Я терпеливо ждал, пока Жером мысленно закончит воспроизводить обстоятельства какого-то происшествия. Лицо его озаряла загадочная улыбка. Наконец он с непринужденным добродушием взял меня под руку и начал рассказывать:
– Было чуть за полночь. Чудесная сентябрьская ночь: безлунная, но звездная. Здесь все спало, фонари освещали лишь двух ажанов, которые прохаживались под деревьями вдоль решетки ограды. В такой вот декор я и въехал спокойно на скромном стареньком торпедо[137], многие годы служившем мне верой и правдой. Рядом со мной была одна знакомая вам личность.
– Ваш секретарь?
– Дама, мой дорогой друг, дама.
– Даже не представляю, кто бы это мог быть, – пробормотал я, порядком заинтригованный.

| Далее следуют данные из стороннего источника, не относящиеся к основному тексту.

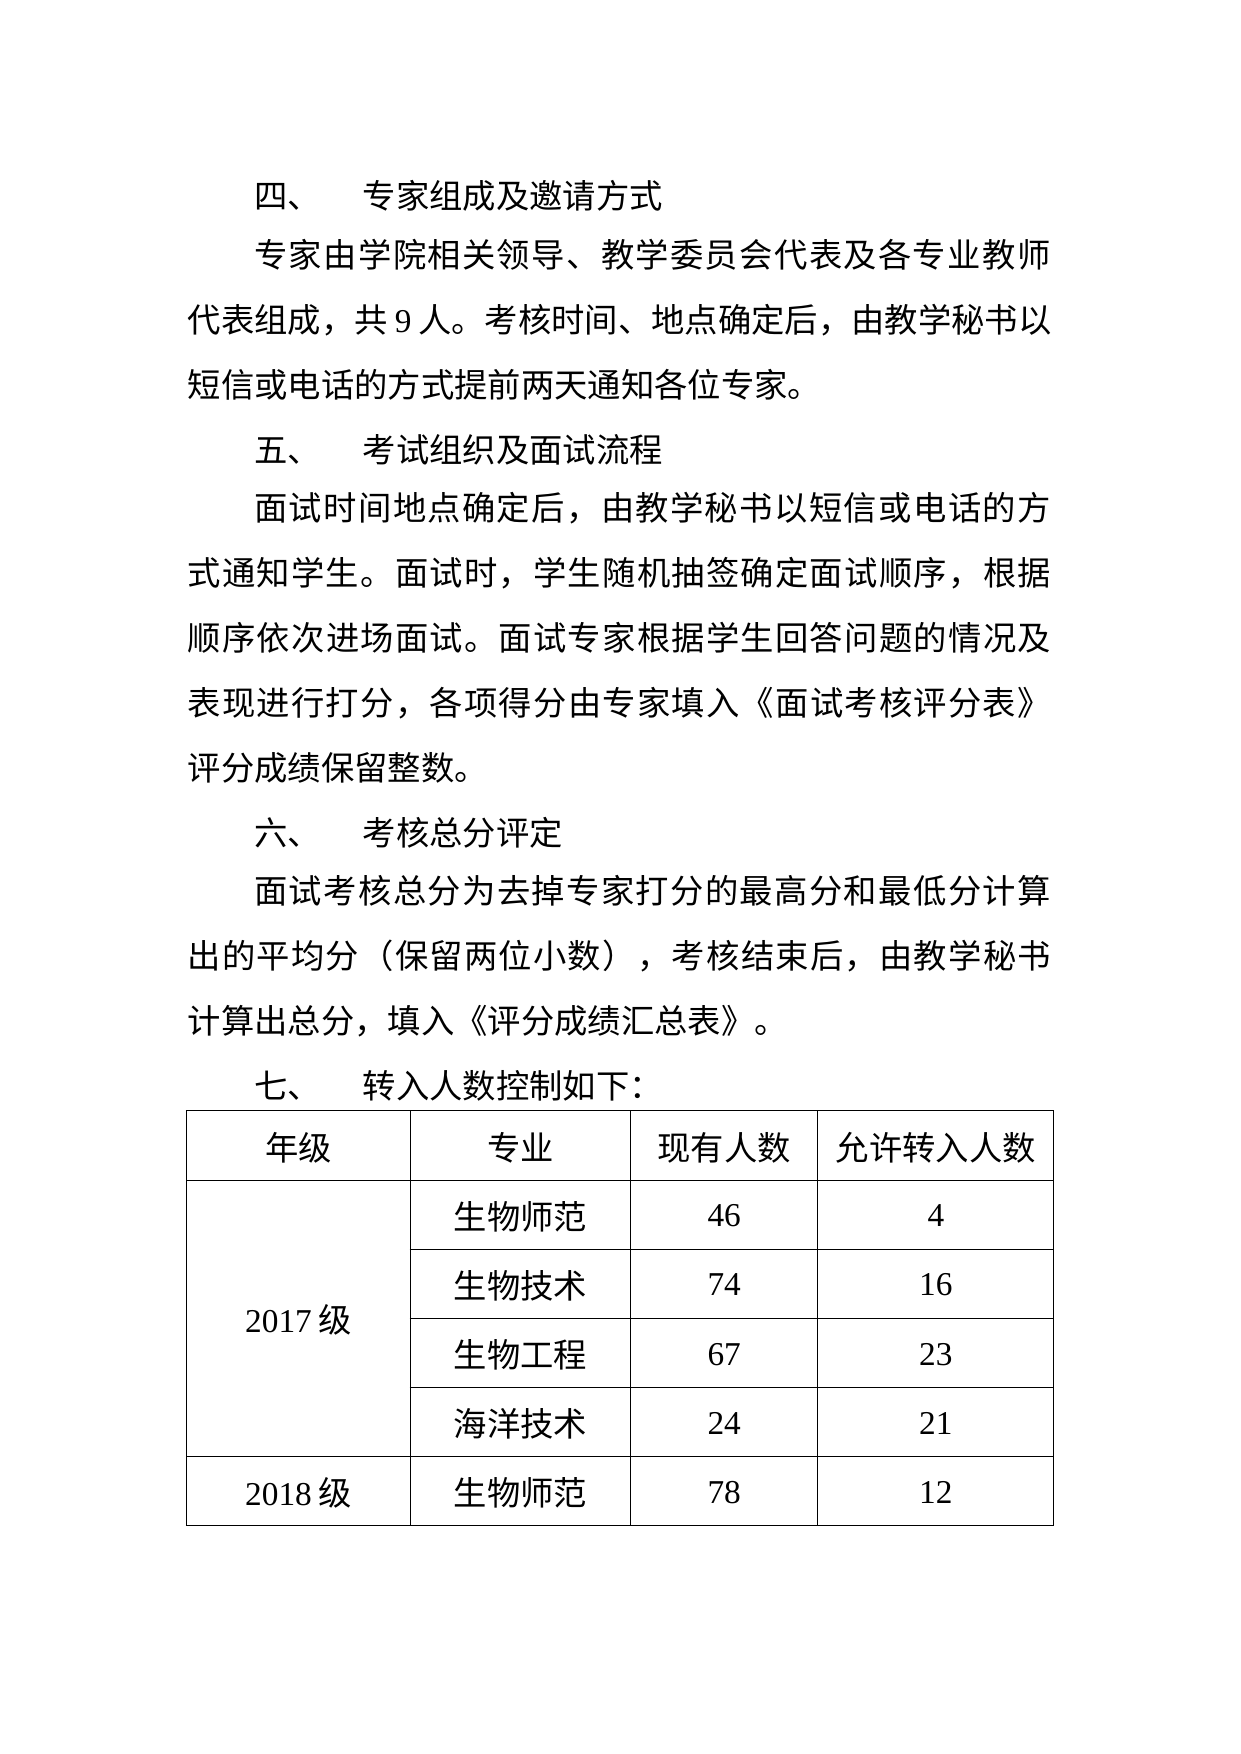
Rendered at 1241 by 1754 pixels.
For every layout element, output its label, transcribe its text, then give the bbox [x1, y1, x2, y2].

– Пока что вам это знать и не нужно.
В общем, мы неспешно ехали, когда я заметил перед нами, на повороте, свет фар, а затем и сами фары машины, летевшей на полной скорости. Я, как и положено, придерживался своей стороны, но тот автомобиль как мчался посередине дороги, так и продолжал мчаться. Тогда я забрал правее, едва не задев тротуар.
Разумеется, я переключил фары на ближний свет. Но летевшее мне навстречу авто свои на ближний свет не переключило и ослепило меня настолько, что я даже остановился.
Остановился прямо здесь. Тогда-то я и заметил в направленном на меня ослепительном свете двух застывших на месте и обративших свой взгляд на дорогу ажанов.
Сидевшая рядом со мной дама пробормотала:
«Милое нарушение!»
Но если бы вы были там, вам бы и самому за нас стало страшно. Ту проклятую машину определенно вел какой-то безумец, а может, и пьяный. Она двигалась зигзагами и, хотя в ее распоряжении было все шоссе, уже выскочила на нашу сторону дороги.
Я крикнул погромче, чтобы ажаны меня услышали:
«Боже правый, это ж сколько надо выпить, чтоб так ехать?»
В тот же миг этот «пьяный», как и положено, врезался в наше авто с оглушительным грохотом. Моя спутница испустила пронзительный вопль. К счастью, ни она, ни я не пострадали. Но два капота теперь образовали один, больше похожий на обычную груду железа, из которой торчали уцелевшие подножки. Я выпрыгнул из машины и, поспешно бросившись к ажанам, прокричал:
«Господа полицейские, будьте любезны!»
Они вышли из тени, куда отскочили в момент столкновения автомобилей, и я с удовлетворением констатировал, что оба – крепкие, широкоплечие парни; один – шатен, другой – брюнет.
«Могло быть и хуже, – довольно спокойно произнес шатен. – А так, похоже, все живы-здоровы…»
«Пардон, пардон, господин ажан! – запротестовал я. – Вы только взгляните, что стало с моим авто! И вы могли заметить: во-первых, я переключился на ближний свет, во-вторых, я даже остановился, чтобы дать проехать этому ненормальному».